I will first demonstrate the accordion problem and then
explain where it comes from. Note a smooth slow of traffic
on a highway. All the cars are traveling at the same speed.
Their speed increases until they don't dare go any faster.
They are now "bandwidth limited". Somebody sees a traffic
cop. Somebody slows down, it takes a few hundred milliseconds
for the next car to slow down, this transient moves backwards
though the line of cars until cars several miles back actually
have to perform emergency braking to stay off the bumper
ahead. Then, the cars start accelerating again. This acceleration,
deceleration ripple moves through the line of cars like the
bellows of an accordion. The average speed of the line of
traffic is now reduced even though there are oscillatory
accelerations above the speed-limit.

Now, visualize a CPU and RAM combination running in lock-step.
The speed of the execution unit is matched to the speed of the
processor I/O so the instructions are fetched and executed in
a more-or-less synchronized manner. This is like the high-speed
line of cars before somebody sees the traffic cop. Now, perturb
this execution by throwing in some faster-than-normal program
sequences. You may start the accordion effect. The problem is
that both instructions and data come through the same hole-in-
the wall, regardless of caching. When the prefetch unit needs
more data (instructions) it must contend with the data I/O.
This may cause an oscillatory condition, actually reducing
throughput.

Anybody who uses CPUs in laboratories with sensitive receiving
equipment knows that, regardless of the FCC rules, these
machines generate great gobs of radio frequency interference.
That's why they need to be in shielded boxes. If you want
to "hear" the stumble I'm talking about, just listen to
the AM audio output using a field-intensity meter. When you
have a fast smoothly-running machine, the interference sounds
like noise. When you have the accordion effect, the interference
has a repetitive pattern to it, a tone, usually low-frequency.
If you capture enough data in a logic analyzer, you will see
the pattern and can see actual pauses in bus I/O where the
CPU just isn't doing a damn thing at all!

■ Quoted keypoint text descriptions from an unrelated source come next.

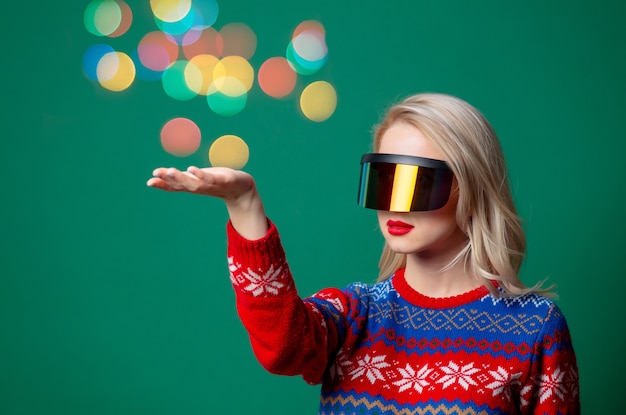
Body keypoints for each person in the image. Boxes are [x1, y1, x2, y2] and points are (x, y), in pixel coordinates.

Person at [147, 93, 580, 414]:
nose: (395, 204)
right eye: (382, 181)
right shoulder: (354, 314)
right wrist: (244, 204)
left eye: (416, 183)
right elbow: (282, 346)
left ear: (471, 187)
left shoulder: (534, 326)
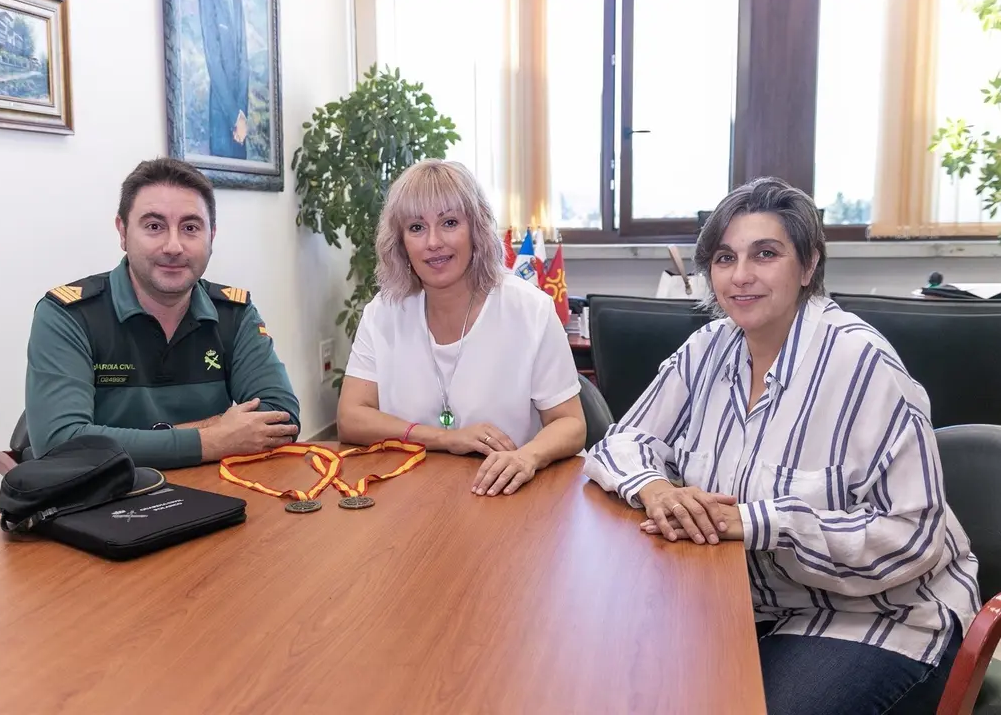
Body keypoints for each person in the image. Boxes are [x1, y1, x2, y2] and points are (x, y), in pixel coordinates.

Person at [584, 177, 980, 714]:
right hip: (746, 605)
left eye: (765, 254)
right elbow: (618, 443)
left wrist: (759, 522)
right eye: (725, 258)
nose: (741, 276)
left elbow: (912, 537)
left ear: (808, 265)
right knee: (621, 683)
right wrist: (657, 489)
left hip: (880, 617)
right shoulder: (709, 348)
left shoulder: (862, 367)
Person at [24, 157, 300, 469]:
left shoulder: (233, 313)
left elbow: (281, 417)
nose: (173, 246)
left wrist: (156, 440)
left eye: (190, 228)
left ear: (212, 236)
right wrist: (214, 438)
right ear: (122, 232)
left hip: (214, 493)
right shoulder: (68, 316)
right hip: (106, 502)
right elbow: (60, 443)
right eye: (154, 226)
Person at [337, 159, 586, 497]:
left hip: (511, 497)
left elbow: (571, 424)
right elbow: (351, 419)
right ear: (400, 242)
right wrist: (445, 438)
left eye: (449, 222)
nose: (433, 242)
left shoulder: (530, 310)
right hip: (413, 497)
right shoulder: (383, 312)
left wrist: (527, 457)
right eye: (416, 227)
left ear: (476, 229)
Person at [199, 0, 249, 159]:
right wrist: (235, 116)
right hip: (222, 114)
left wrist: (241, 115)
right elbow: (214, 63)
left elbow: (244, 60)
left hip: (240, 121)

FYI, there is a difference in power supply current required
to write 0xffffffff to RAM than 0x00000000 (honest!). If you
are doing a memory-test, writing such a pattern that the
load on the power supply changes at a rate that will disturb
the power supply servo-loop, you can make the voltage bounce!
This has nothing to do with slow CPU execution speed, but
just demonstrates that there are a lot of interactions that
should be considered when designing or proving-out a system.
It's not just a local bench-mark that counts.

The Intel Compiler(s) I have used generate code that uses
the registers just like Intel specified. It uses EBX, ESI, EDI
as index registers just like the 16-bit BX, SI, DI. I have
never seen code output from an Intel 'C' compiler that uses
EAX as in index register, even though it's available and
"faster". They seem to stick with the "un-optimized" string
instructions like rep movsb, repnz cmpsb, etc., and they
use 'loop'. Maybe, just maybe, Intel knows something about
their processor that shouldn't be second-guessed by clever
programmers.

Cheers,
Dick Johnson
Penguin : Linux version 2.4.18 on an i686 machine (797.90 BogoMips).
Why is the government concerned about the lunatic fringe? Think about it.